Graphic Novel Round-up: Thank God for Small Dogs
Wednesday, June 10, 2009
Ultimates 2: Who Killed the Scarlet Witch? (Loeb / Madureira): Good lord, this was a terrible comic book. The story was essentially gibberish - a series of hop-skip-jump connected vignettes, each designed to show off a bustacular splash page and some 'cinematic' violence that made very little sense.
The continuity was rubbish - this was something out of the Chris Claremont school of cross-over action; unless you've read sixteen other, parallel, simultaneous titles, there's no sense to be made. On top of that, this was over-the-top mayhem, with no grounding in the real world, no maturity to the plotline, no sense of adulthood, drama, character development, cleverness or even the vaguest whiff of accomplishing something new. Ultimates 3 was, in fact, everything that the Ultimates universe was originally created to avoid. This may not be the first nail in the Ultimate coffin, but it certainly is the longest.
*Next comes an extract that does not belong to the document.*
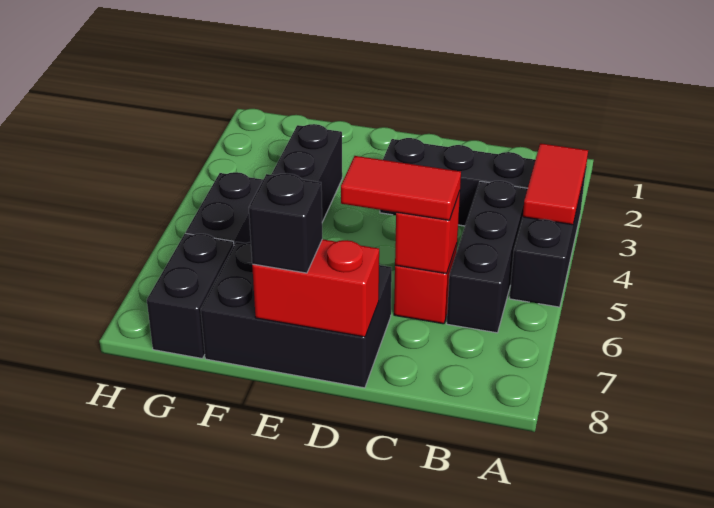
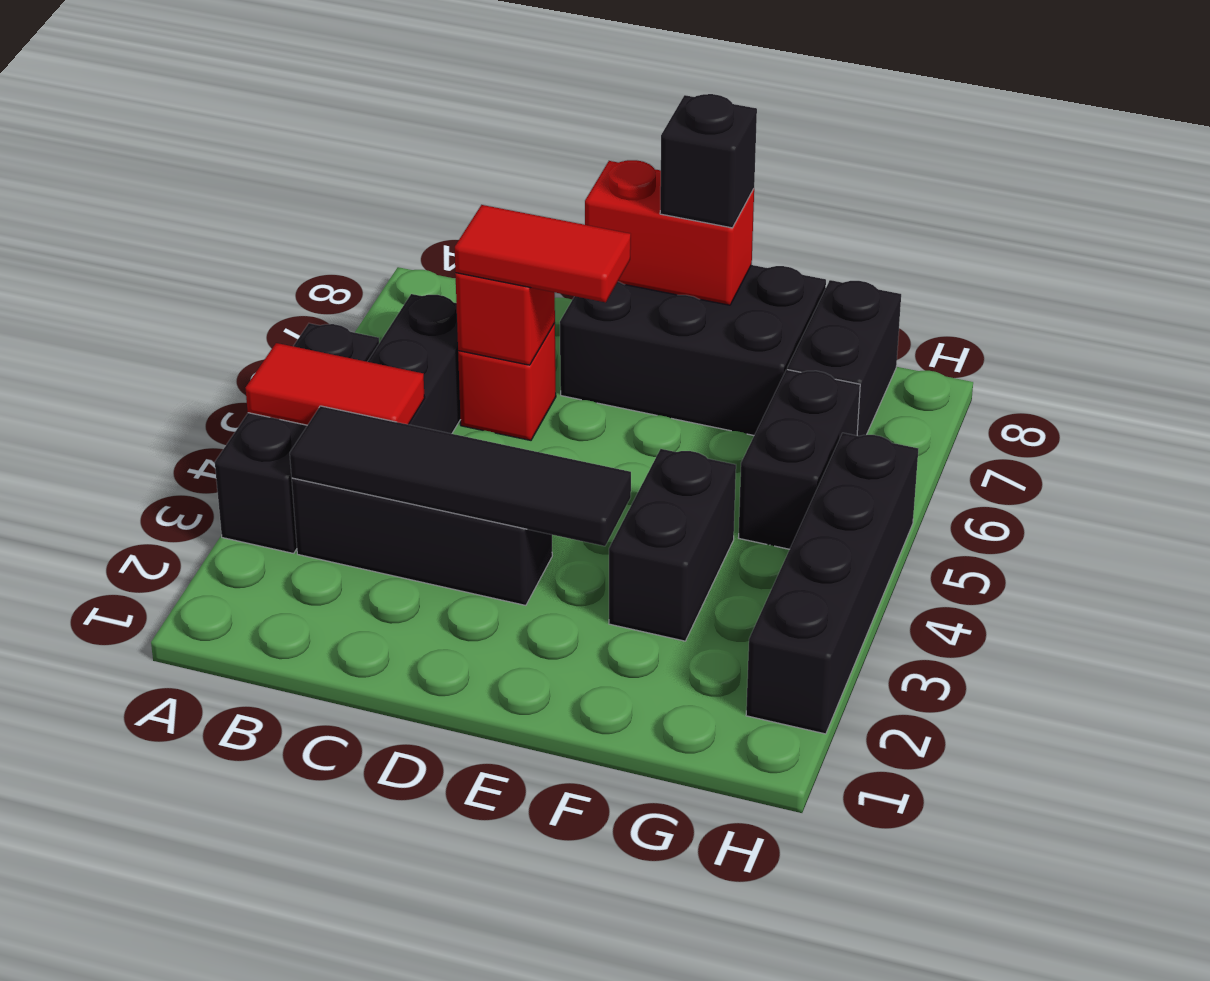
red tile A3:A4 level 2 -> red tile A4:B4 level 2
none -> black tile B3:E3 level 2
none -> black brick H2:H5 level 1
Laika (Abadzis): This lovely independent is drawn and written by Nick Abadzis, who painstakingly researched the (shockingly depressing) topic of Soviet space-flight for years before putting pen to paper.
The story centers around Laika, the first dog in space, but in following the adorable mutt, Abadzis reveals a broad cast of characters all involved in the program. Scientists, politicians, ordinary people are all caught up in the dramatic race to accomplish one of mankind's biggest achievements - against impossible odds, and no matter what the cost.
This is a beautiful book and perfectly illustrated. I'm curious to see what else Abadzis is producing - he has a unique style that fits this story perfectly.